> [Extract]:
****

As Eric Kumar would tell his descendants, he didn’t conquer Bolivia — Bolivia conquered him. He came solely to find his father and bring him back to Europe, but he stayed, enchanted by the strange and spellbinding country. Looking for work, he responded to a job offer from a major Anglo-Chilean import company. He made a good impression in the interview, and they offered to let him choose his sales base: “La Paz, Oruro, Cochabamba?” He answered, “None of them.” To their surprise, he requested and obtained exclusive sales rights in the small towns of the Bolivian highlands, including Potosí and Sucre.

Soon, Eric became the company’s star salesman; he would leave La Paz by train loaded with suitcases full of fabrics, threads, scissors, sewing needles, buttons, buckles, thimbles, and other low-value products — items no other salesman wanted to take to the miserable and remote villages he had claimed as his own territory. Upon reaching the end of the railway line, Eric rented a pair of mules, loaded his suitcases on them, and continued his journey.

He became the most loved and respected man among the local chiefs and authorities of the places he visited, as almost none of them had ever received a visit from a traveling salesman — and this one even dared to leave merchandise on credit with the few established stores, saying with almost indifference: “You can pay me on my next visit.” “Crazy gringo, let’s see if we ever see him again!” But a while later, the tall, thin, smiling figure of the gringo would appear on the horizon, leading his mule train. His clients never failed him, always paying him punctually — they appreciated the effort of the only supplier willing to reach such remote areas.

****

> [Work required]: Reproduce the portion of the Eric Kumar account that opens with the words containing "As Eric Kumar" and closes with "Potosí and Sucre.", renaming "interview" as "meeting" throughout.

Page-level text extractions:
****

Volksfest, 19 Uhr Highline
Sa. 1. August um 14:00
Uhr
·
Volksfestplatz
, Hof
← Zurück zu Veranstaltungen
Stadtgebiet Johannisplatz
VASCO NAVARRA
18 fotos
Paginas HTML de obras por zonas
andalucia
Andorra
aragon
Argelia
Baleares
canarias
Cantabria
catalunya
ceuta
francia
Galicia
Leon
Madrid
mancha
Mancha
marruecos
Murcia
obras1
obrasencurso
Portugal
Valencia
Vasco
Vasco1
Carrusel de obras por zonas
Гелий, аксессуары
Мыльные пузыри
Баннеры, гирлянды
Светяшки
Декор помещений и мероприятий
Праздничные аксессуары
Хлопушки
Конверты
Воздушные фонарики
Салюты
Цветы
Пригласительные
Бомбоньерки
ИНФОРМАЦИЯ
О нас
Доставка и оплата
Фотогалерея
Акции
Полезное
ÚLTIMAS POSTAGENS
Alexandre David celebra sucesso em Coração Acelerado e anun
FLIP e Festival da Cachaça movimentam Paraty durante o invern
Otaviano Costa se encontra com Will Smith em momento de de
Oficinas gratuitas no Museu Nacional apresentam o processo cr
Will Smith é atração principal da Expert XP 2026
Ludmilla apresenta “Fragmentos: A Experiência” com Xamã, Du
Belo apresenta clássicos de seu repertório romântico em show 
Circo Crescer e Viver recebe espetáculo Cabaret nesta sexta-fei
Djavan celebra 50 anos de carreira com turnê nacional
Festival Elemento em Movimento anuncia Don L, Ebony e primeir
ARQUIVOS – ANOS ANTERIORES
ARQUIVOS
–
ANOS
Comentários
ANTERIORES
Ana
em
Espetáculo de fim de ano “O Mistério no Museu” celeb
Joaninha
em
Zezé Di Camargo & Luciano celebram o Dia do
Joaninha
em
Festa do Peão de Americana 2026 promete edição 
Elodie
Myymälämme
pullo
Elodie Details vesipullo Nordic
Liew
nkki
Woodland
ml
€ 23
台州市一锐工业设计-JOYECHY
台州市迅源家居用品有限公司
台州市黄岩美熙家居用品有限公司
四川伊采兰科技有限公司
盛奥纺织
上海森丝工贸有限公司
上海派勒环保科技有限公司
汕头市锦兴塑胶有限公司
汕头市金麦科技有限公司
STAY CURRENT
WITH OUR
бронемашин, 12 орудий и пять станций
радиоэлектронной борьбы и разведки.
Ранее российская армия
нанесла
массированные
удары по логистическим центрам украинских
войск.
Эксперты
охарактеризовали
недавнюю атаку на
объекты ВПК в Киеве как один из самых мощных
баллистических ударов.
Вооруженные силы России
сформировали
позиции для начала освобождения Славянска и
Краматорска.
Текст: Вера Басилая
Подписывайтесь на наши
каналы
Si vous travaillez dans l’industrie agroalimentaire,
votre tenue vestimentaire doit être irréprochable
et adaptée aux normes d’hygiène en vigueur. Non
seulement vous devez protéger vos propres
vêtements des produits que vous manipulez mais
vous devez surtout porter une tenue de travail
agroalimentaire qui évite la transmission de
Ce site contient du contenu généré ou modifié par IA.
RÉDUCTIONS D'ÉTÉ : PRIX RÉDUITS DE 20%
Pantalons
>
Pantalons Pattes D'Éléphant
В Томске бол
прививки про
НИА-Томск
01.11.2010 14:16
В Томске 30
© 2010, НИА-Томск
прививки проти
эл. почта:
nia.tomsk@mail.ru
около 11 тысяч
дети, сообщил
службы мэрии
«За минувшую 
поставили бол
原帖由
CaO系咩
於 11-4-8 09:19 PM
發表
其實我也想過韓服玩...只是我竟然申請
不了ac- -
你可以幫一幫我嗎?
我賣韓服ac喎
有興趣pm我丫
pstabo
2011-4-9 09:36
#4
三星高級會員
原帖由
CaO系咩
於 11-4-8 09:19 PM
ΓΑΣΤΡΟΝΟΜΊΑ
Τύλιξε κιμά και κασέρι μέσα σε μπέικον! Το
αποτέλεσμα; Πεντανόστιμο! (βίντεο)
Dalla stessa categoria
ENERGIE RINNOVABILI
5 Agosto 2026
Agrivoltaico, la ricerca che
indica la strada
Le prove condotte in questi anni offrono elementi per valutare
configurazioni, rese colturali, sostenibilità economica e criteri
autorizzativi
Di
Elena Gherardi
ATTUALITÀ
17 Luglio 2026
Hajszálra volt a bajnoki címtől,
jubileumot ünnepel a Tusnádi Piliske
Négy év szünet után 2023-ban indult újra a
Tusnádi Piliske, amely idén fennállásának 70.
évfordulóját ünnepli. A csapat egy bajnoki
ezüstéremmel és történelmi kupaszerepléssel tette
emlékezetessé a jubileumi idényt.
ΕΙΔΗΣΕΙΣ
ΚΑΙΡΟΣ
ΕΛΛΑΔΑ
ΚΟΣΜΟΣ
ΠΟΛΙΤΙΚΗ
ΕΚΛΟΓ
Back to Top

****

> [Answer section]:
As Eric Kumar would tell his descendants, he didn’t conquer Bolivia — Bolivia conquered him. He came solely to find his father and bring him back to Europe, but he stayed, enchanted by the strange and spellbinding country. Looking for work, he responded to a job offer from a major Anglo-Chilean import company. He made a good impression in the meeting, and they offered to let him choose his sales base: “La Paz, Oruro, Cochabamba?” He answered, “None of them.” To their surprise, he requested and obtained exclusive sales rights in the small towns of the Bolivian highlands, including Potosí and Sucre.